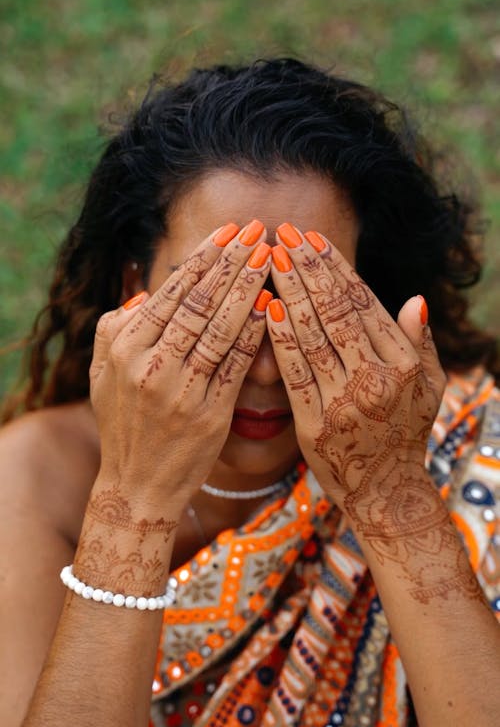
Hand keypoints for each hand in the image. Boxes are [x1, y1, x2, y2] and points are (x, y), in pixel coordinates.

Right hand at [89, 221, 270, 514]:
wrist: (136, 487)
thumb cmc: (123, 424)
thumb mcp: (102, 373)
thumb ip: (115, 327)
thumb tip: (145, 293)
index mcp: (126, 348)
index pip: (173, 292)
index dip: (204, 258)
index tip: (230, 230)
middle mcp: (151, 365)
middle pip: (200, 302)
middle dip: (233, 260)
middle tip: (259, 229)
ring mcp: (181, 390)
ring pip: (221, 328)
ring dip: (248, 287)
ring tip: (270, 255)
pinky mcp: (209, 414)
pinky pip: (235, 364)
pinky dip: (254, 333)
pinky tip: (271, 306)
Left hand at [267, 226, 446, 541]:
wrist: (386, 492)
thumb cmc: (405, 432)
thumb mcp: (429, 387)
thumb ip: (420, 342)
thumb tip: (414, 298)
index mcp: (403, 363)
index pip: (363, 303)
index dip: (335, 267)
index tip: (311, 239)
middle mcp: (377, 378)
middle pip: (335, 311)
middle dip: (306, 268)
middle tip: (282, 234)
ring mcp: (344, 402)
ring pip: (312, 336)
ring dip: (289, 292)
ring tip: (268, 259)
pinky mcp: (314, 425)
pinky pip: (294, 374)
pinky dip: (279, 340)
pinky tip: (266, 309)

_INSTRUCTIONS FOR THE TASK_
Emit only the final stretch of the records: the line containing "ring pip: (312, 336)" through the end, each line exactly as it stands.

_TASK OUTPUT_
ring pip: (312, 336)
ring dip: (289, 292)
ring tip: (268, 259)
pinky mcp: (314, 425)
pinky pip: (294, 374)
pinky dip: (279, 340)
pinky tip: (266, 309)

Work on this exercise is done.